1. NVAE: A Deep Hierarchical Variational Autoencoder

Arash Vahdat, Jan Kautz

Normalizing flows, autoregressive models, variational autoencoders (VAEs), and deep energy-based models are among competing likelihood-based frameworks for deep generative learning. Among them, VAEs have the advantage of fast and tractable sampling and easy-to-access encoding networks. However, they are currently outperformed by other models such as normalizing flows and autoregressive models. While the majority of the research in VAEs is focused on the statistical challenges, we explore the orthogonal direction of carefully designing neural architectures for hierarchical VAEs. We propose Nouveau VAE (NVAE), a deep hierarchical VAE built for image generation using depth-wise separable convolutions and batch normalization. NVAE is equipped with a residual parameterization of Normal distributions and its training is stabilized by spectral regularization. We show that NVAE achieves state-of-the-art results among non-autoregressive likelihood-based models on the MNIST, CIFAR-10, and CelebA HQ datasets and it provides a strong baseline on FFHQ. For example, on CIFAR-10, NVAE pushes the state-of-the-art from 2.98 to 2.91 bits per dimension, and it produces high-quality images on CelebA HQ as shown in Fig. 1. To the best of our knowledge, NVAE is the first successful VAE applied to natural images as large as 256×\times256 pixels.

2. Decolonial AI: Decolonial Theory as Sociotechnical Foresight in Artificial Intelligence

Shakir Mohamed, Marie-Therese Png, William Isaac

This paper explores the important role of critical science, and in particular of post-colonial and decolonial theories, in understanding and shaping the ongoing advances in artificial intelligence. Artificial Intelligence (AI) is viewed as amongst the technological advances that will reshape modern societies and their relations. Whilst the design and deployment of systems that continually adapt holds the promise of far-reaching positive change, they simultaneously pose significant risks, especially to already vulnerable peoples. Values and power are central to this discussion. Decolonial theories use historical hindsight to explain patterns of power that shape our intellectual, political, economic, and social world. By embedding a decolonial critical approach within its technical practice, AI communities can develop foresight and tactics that can better align research and technology development with established ethical principles, centring vulnerable peoples who continue to bear the brunt of negative impacts of innovation and scientific progress. We highlight problematic applications that are instances of coloniality, and using a decolonial lens, submit three tactics that can form a decolonial field of artificial intelligence: creating a critical technical practice of AI, seeking reverse tutelage and reverse pedagogies, and the renewal of affective and political communities. The years ahead will usher in a wave of new scientific breakthroughs and technologies driven by AI research, making it incumbent upon AI communities to strengthen the social contract through ethical foresight and the multiplicity of intellectual perspectives available to us; ultimately supporting future technologies that enable greater well-being, with the goal of beneficence and justice for all.

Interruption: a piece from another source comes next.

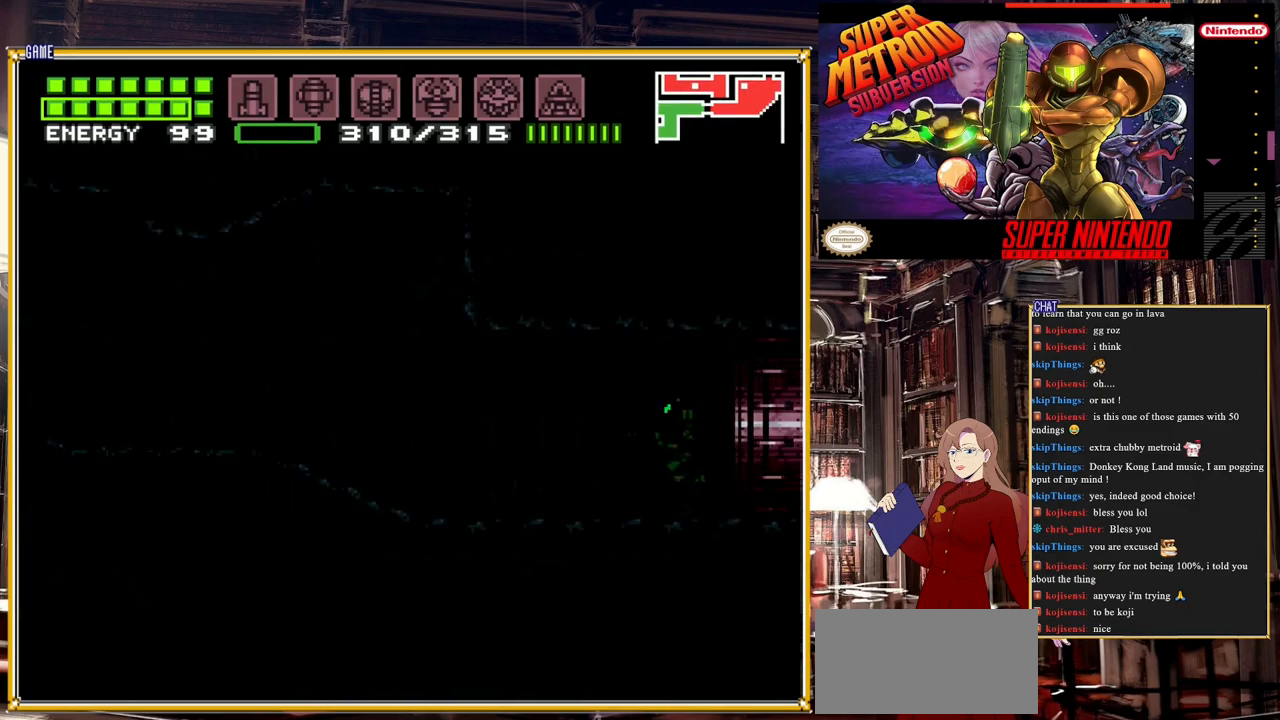
{"buttons": ["B", "DPAD_LEFT"], "events": []}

3. Pitfalls to Avoid when Interpreting Machine Learning Models

Christoph Molnar, Gunnar König, Julia Herbinger, Timo Freiesleben, Susanne Dandl, Christian A. Scholbeck, Giuseppe Casalicchio, Moritz Grosse-Wentrup, Bernd Bischl

Modern requirements for machine learning (ML) models include both high predictive performance and model interpretability. A growing number of techniques provide model interpretations, but can lead to wrong conclusions if applied incorrectly. We illustrate pitfalls of ML model interpretation such as bad model generalization, dependent features, feature interactions or unjustified causal interpretations. Our paper addresses ML practitioners by raising awareness of pitfalls and pointing out solutions for correct model interpretation, as well as ML researchers by discussing open issues for further research.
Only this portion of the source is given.